I dismissed Cast Away when it first came out. I don't remember all the reasons why, but I do remember wondering how it could be interesting, I've see it done before in Shipwrecked, and similar themes in things like Treasure Island. I was wrong though, there is much more to this movie than island survival. I urge others who have felt the same way to give it a look and find what you can of yourself in it... maybe you won't see it, but this film has come to mean so very much too me. I see myself in many parts of Chuck Noland, now more than ever, and as such I am trying to adopt his motto in the film. Here it is... slightly paraphrased for my own usage:
"I had to keep breathing. Even though there was no reason to hope, and all my logic said that I would never see her again. So that's what I did. I stayed alive. I kept breathing. I'm so sad to say I don't have her, yet I'm so grateful that she was with me... And now I know what I have to do now. I gotta keep breathing, because tomorrow the sun will rise. Who knows what the tide could bring?"

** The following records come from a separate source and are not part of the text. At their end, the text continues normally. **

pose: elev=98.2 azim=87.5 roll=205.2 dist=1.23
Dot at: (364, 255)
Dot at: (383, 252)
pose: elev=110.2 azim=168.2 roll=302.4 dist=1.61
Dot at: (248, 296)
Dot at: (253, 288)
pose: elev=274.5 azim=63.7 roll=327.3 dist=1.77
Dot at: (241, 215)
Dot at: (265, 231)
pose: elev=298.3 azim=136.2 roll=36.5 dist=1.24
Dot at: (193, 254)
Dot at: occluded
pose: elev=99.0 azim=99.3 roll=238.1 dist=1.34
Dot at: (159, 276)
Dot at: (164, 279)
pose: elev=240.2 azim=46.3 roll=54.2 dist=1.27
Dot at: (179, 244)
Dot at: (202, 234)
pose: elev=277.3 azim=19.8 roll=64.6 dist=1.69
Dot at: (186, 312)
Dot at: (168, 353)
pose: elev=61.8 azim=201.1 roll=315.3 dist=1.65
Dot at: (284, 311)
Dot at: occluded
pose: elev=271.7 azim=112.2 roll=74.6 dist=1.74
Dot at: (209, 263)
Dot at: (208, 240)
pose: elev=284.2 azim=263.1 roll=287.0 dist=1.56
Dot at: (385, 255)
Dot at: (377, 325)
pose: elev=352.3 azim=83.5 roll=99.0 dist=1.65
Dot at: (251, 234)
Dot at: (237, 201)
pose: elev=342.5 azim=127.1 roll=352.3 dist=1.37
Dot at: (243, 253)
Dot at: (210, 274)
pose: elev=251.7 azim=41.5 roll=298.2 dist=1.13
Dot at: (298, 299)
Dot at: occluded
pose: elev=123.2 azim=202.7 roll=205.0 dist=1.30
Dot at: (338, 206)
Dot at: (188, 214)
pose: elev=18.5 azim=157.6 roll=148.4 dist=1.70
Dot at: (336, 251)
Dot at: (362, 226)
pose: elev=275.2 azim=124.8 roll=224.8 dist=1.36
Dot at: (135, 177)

It is so simply stated, such a difficult thing. I am telling myself I know what to do... I gotta live, I gotta keep breathing, I gotta keep going. No matter how much I tell myself there is no way out, and I don't know where to go from here, tomorrow is going to happen, whether I am ready or not. And just as Chuck when he made his way home, no matter who is around him, or what comfort is provided, I will feel alienated, I will feel alone, I will feel lost, and I will not know how to proceed... but I just have to... I hope I can find a way to do that, though hope may be gone, I cling to it, and the chance that with that new day, with that next tide, I will find what was lost, or simply what I need to keep on going...
The movie is a statement on relationships, and how we function in the world. It's also a statement on what it means to be alone, and what it means to hope. The movie is so monumentally depressing and uplifting at the same time. Give it a first look, or if you didn't like it give a second go, you may just find more than the story on the surface. I know I did.